_To do_
Write out the data word for word, from its first line through the line containing "The University welcomes", with both of those lines included.

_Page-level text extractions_
______

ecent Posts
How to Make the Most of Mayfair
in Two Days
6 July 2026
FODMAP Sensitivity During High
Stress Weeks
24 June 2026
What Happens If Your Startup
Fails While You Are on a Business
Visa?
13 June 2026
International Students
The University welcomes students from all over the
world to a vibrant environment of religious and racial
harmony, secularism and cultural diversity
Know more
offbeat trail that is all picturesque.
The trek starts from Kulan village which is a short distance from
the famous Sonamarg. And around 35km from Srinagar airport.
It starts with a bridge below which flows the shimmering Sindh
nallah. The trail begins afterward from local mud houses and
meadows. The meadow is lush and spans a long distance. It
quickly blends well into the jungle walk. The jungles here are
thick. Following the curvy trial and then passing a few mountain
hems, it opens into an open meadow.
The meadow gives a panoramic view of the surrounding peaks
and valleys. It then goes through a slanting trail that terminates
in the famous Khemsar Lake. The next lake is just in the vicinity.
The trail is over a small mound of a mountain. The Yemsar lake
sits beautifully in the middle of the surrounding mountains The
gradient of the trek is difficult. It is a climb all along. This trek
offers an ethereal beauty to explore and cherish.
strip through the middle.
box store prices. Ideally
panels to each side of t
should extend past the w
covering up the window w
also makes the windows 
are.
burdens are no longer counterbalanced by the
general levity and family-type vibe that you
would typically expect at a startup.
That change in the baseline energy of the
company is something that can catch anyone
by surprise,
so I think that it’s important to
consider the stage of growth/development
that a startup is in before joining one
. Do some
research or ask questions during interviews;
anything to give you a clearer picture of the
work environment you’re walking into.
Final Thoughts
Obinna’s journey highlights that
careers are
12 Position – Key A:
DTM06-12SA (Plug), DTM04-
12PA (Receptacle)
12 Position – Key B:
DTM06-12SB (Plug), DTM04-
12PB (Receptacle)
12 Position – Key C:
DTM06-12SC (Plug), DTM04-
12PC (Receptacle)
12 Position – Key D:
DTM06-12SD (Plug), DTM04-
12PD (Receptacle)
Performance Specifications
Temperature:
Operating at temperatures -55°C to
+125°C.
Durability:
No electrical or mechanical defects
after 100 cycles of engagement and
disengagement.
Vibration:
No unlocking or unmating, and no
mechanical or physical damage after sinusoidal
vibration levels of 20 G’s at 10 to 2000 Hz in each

______

_Task result_
ecent Posts
How to Make the Most of Mayfair
in Two Days
6 July 2026
FODMAP Sensitivity During High
Stress Weeks
24 June 2026
What Happens If Your Startup
Fails While You Are on a Business
Visa?
13 June 2026
International Students
The University welcomes students from all over the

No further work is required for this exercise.